Providing a Sense of Belonging
Community associations create a sense of pride in the neighbourhood by hosting civic events such as Neighbour Day, instigated by Mayor Naheed Nenshi after the 2013 floods in Calgary. Stampede Breakfasts are also a tradition in Calgary neighbourhoods. Associations organize community clean-ups, providing dumpsters at designated areas for residents to bring discarded items. Tree planting is another activity. Playground beautification is another. All associations publish a community newsletter and have a website to further inform residents about events and issues that involve them.
Finding A Community Association That Meets Your Household's Needs
Finding the right community association means understanding what the household needs when it comes to thriving within the community. A family with young children will want to find a community association that is focused on families and activities for the family as a whole. As community associations give homeowners a sense of belonging and help build community within a neighborhood, it's important to identify the strengths of the association to see if it matches the desires of the individual or family purchasing a home within the neighborhood.
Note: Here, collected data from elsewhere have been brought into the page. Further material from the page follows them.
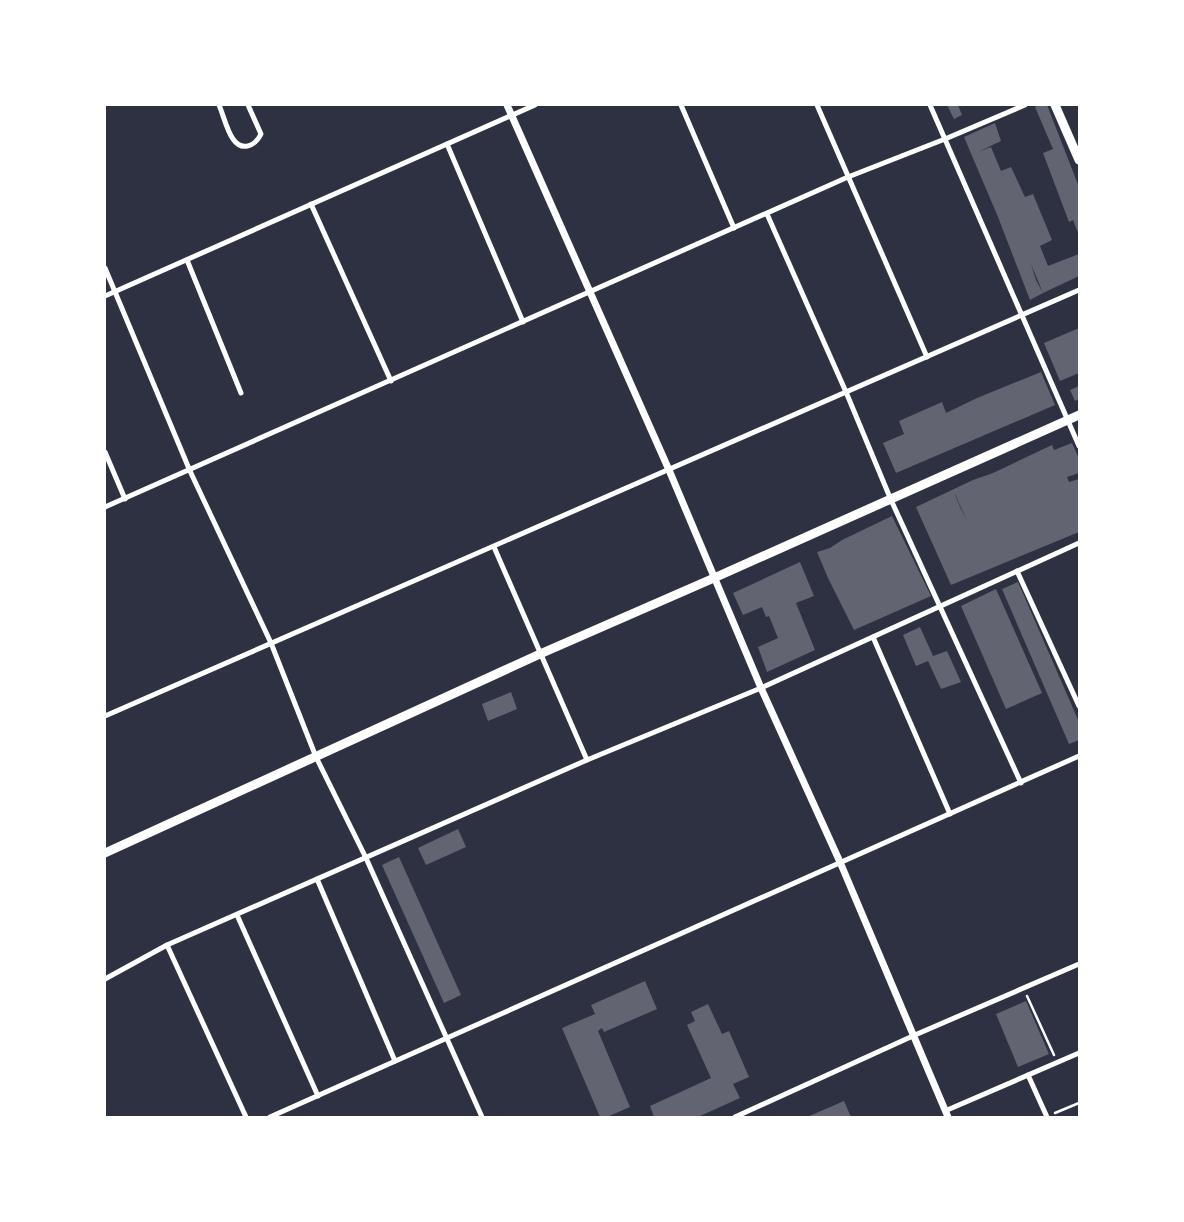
<svg xmlns="http://www.w3.org/2000/svg" width="1184" height="1222" font-family="'PT Serif',serif">
<style>
.building{fill:#626471;fill-rule:evenodd}
.lines{fill:none;stroke-linecap:round;stroke-linejoin:round}
.path{stroke:#fff;stroke-width:2.5}
.minor{stroke:#fff;stroke-width:5}
.tertiary{stroke:#fff;stroke-width:7}
.primary{stroke:#fff;stroke-width:9}
</style>
<rect width="100%" height="100%" fill="#2d3142"/>
<!-- building -->
<g class="building">
<polygon points="947,105 958,105 962,115 954,119"/>
<polygon points="1039,105 1047,105 1079,187 1079,235 1073,220 1069,222 1043,153 1053,149 1035,107"/>
<polygon points="995,123 1001,141 978,152 991,147 1001,171 1011,167 1025,197 1033,194 1052,240 1040,246 1048,266 1079,254 1079,276 1043,293 1031,264 1036,280 1043,293 1030,300 998,217 964,137"/>
<polygon points="1079,328 1079,373 1060,381 1044,343"/>
<polygon points="1041,372 1055,405 896,473 883,443 904,434 899,421 942,402 946,413 977,398"/>
<polygon points="1079,386 1079,399 1075,401 1070,390"/>
<path d="M1072,443L1079,459V473L1067,477L1069,482L1079,479V532L951,585L916,507L973,480L993,473L1052,445L1054,450ZM955,495V494L967,521L961,509Z"/>
<polygon points="892,516 931,596 854,630 828,578 817,552 830,548 842,540"/>
<polygon points="800,562 814,596 796,603 815,650 767,672 758,647 778,638 769,616 766,617 762,607 743,615 733,593"/>
<polygon points="1018,582 1079,722 1079,740 1069,744 1002,589"/>
<polygon points="996,589 1042,693 1006,709 961,606"/>
<polygon points="920,627 933,656 947,651 961,682 941,689 928,661 916,666 903,635"/>
<polygon points="511,692 517,709 488,721 482,704"/>
<polygon points="458,829 466,847 426,865 418,848"/>
<polygon points="399,857 461,995 444,1003 382,865"/>
<polygon points="645,981 657,1009 604,1032 602,1028 598,1031 630,1107 607,1117 600,1117 562,1028 595,1014 591,1005"/>
<polygon points="1026,1001 1049,1054 1018,1067 996,1014"/>
<polygon points="708,1004 722,1034 729,1031 749,1077 733,1084 740,1098 698,1117 654,1117 650,1106 711,1078 687,1025 695,1021 691,1012"/>
<polygon points="844,1101 851,1117 807,1117"/>
</g>
<g class="lines">
<!-- path -->
<g class="path">
<polyline points="1027,996 1054,1055"/>
<polyline points="1055,1113 1079,1103"/>
</g>
<!-- minor -->
<g class="minor">
<path d="M219,105C223,114 227,131 233,139C242,152 255,146 261,134L248,105"/>
<polyline points="681,105 734,228"/>
<polyline points="817,105 927,357"/>
<polyline points="930,105 1079,446"/>
<polyline points="447,144 523,322"/>
<polyline points="311,204 391,381"/>
<polyline points="767,214 846,392 891,500 1021,783"/>
<polyline points="187,260 241,393"/>
<polyline points="105,268 190,471 271,643 316,757 366,858 482,1117"/>
<polyline points="105,296 535,105"/>
<polyline points="105,452 125,499"/>
<polyline points="105,507 848,177 945,139 1025,105"/>
<polyline points="494,547 587,760"/>
<polyline points="1017,571 1079,706"/>
<polyline points="873,637 950,814"/>
<polyline points="105,716 1079,290"/>
<polyline points="317,879 395,1061"/>
<polyline points="237,915 318,1096"/>
<polyline points="167,945 246,1117"/>
<polyline points="105,979 167,945 587,760 761,688 1079,543"/>
<polyline points="1028,1075 1047,1117"/>
<polyline points="945,1111 1079,1053"/>
<polyline points="270,1117 1079,756"/>
<polyline points="735,1117 915,1035 1079,964"/>
</g>
<!-- tertiary -->
<polyline class="tertiary" points="507,105 669,470 761,688 840,862 948,1117"/>
<!-- primary -->
<g class="primary">
<polyline points="1055,105 1079,160"/>
<polyline points="105,853 540,654 714,578 1079,415"/>
</g>
</g>
<!-- border -->
<rect width="1184" height="1222" fill="none" stroke="#ffffff" stroke-width="212"/>
</svg>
Whether an association is brand new, or has been established for decades may matter to a potential home buyer. For people who want to play a strong role in the development of a community association, moving to an area that is new and growing is a good idea. People who are better suited to sitting back and enjoying the activities offered by a community association but don't want much input may enjoy a well-established community association instead. The goal is to allow people living in a neighborhood to grow as a community and to develop relationships that help give people a sense of belonging.
Be a Part of your New Neighbourhood
If you’re moving into a new community, consider purchasing a community membership. Most memberships cost $30 a family or less. The community association can only exist with the support of it’s members, and you'll be among those who want you to enjoy your new Calgary home if you join.